Dataset entries:
——

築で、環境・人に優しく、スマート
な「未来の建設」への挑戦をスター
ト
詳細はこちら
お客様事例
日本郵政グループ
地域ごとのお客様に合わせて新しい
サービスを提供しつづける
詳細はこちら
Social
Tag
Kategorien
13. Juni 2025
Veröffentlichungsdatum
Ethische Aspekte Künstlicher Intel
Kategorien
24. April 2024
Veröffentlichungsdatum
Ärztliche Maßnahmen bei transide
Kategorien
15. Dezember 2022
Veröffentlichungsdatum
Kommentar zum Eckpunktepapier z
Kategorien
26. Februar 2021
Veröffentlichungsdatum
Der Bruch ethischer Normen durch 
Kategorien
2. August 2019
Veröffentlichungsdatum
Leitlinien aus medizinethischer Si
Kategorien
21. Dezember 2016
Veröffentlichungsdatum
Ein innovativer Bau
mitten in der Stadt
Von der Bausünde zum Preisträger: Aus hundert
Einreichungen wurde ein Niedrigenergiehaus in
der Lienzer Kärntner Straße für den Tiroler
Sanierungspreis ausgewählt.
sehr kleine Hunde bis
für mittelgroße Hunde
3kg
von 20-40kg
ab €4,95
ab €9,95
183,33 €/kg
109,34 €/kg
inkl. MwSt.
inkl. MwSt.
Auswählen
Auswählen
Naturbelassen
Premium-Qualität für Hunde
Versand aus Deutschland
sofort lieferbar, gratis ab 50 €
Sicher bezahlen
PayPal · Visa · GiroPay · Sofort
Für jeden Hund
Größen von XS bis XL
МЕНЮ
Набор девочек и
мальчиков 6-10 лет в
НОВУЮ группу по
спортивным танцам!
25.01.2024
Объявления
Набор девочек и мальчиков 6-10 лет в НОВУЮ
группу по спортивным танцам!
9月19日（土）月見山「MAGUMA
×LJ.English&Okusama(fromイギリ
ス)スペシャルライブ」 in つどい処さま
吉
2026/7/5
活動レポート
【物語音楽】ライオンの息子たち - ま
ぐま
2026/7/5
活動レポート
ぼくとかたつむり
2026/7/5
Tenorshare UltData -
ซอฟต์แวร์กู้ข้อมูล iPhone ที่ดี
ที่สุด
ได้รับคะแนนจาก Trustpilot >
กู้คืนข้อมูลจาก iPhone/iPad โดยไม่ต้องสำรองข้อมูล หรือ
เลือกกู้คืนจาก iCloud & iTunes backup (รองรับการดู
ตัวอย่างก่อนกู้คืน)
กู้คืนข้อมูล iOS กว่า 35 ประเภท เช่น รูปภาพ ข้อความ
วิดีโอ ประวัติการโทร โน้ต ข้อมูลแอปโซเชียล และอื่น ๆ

——

**INSTRUCTION**
Every line above should be written out again exactly as it stands.

**PROBLEM SOLUTION**
築で、環境・人に優しく、スマート
な「未来の建設」への挑戦をスター
ト
詳細はこちら
お客様事例
日本郵政グループ
地域ごとのお客様に合わせて新しい
サービスを提供しつづける
詳細はこちら
Social
Tag
Kategorien
13. Juni 2025
Veröffentlichungsdatum
Ethische Aspekte Künstlicher Intel
Kategorien
24. April 2024
Veröffentlichungsdatum
Ärztliche Maßnahmen bei transide
Kategorien
15. Dezember 2022
Veröffentlichungsdatum
Kommentar zum Eckpunktepapier z
Kategorien
26. Februar 2021
Veröffentlichungsdatum
Der Bruch ethischer Normen durch 
Kategorien
2. August 2019
Veröffentlichungsdatum
Leitlinien aus medizinethischer Si
Kategorien
21. Dezember 2016
Veröffentlichungsdatum
Ein innovativer Bau
mitten in der Stadt
Von der Bausünde zum Preisträger: Aus hundert
Einreichungen wurde ein Niedrigenergiehaus in
der Lienzer Kärntner Straße für den Tiroler
Sanierungspreis ausgewählt.
sehr kleine Hunde bis
für mittelgroße Hunde
3kg
von 20-40kg
ab €4,95
ab €9,95
183,33 €/kg
109,34 €/kg
inkl. MwSt.
inkl. MwSt.
Auswählen
Auswählen
Naturbelassen
Premium-Qualität für Hunde
Versand aus Deutschland
sofort lieferbar, gratis ab 50 €
Sicher bezahlen
PayPal · Visa · GiroPay · Sofort
Für jeden Hund
Größen von XS bis XL
МЕНЮ
Набор девочек и
мальчиков 6-10 лет в
НОВУЮ группу по
спортивным танцам!
25.01.2024
Объявления
Набор девочек и мальчиков 6-10 лет в НОВУЮ
группу по спортивным танцам!
9月19日（土）月見山「MAGUMA
×LJ.English&Okusama(fromイギリ
ス)スペシャルライブ」 in つどい処さま
吉
2026/7/5
活動レポート
【物語音楽】ライオンの息子たち - ま
ぐま
2026/7/5
活動レポート
ぼくとかたつむり
2026/7/5
Tenorshare UltData -
ซอฟต์แวร์กู้ข้อมูล iPhone ที่ดี
ที่สุด
ได้รับคะแนนจาก Trustpilot >
กู้คืนข้อมูลจาก iPhone/iPad โดยไม่ต้องสำรองข้อมูล หรือ
เลือกกู้คืนจาก iCloud & iTunes backup (รองรับการดู
ตัวอย่างก่อนกู้คืน)
กู้คืนข้อมูล iOS กว่า 35 ประเภท เช่น รูปภาพ ข้อความ
วิดีโอ ประวัติการโทร โน้ต ข้อมูลแอปโซเชียล และอื่น ๆ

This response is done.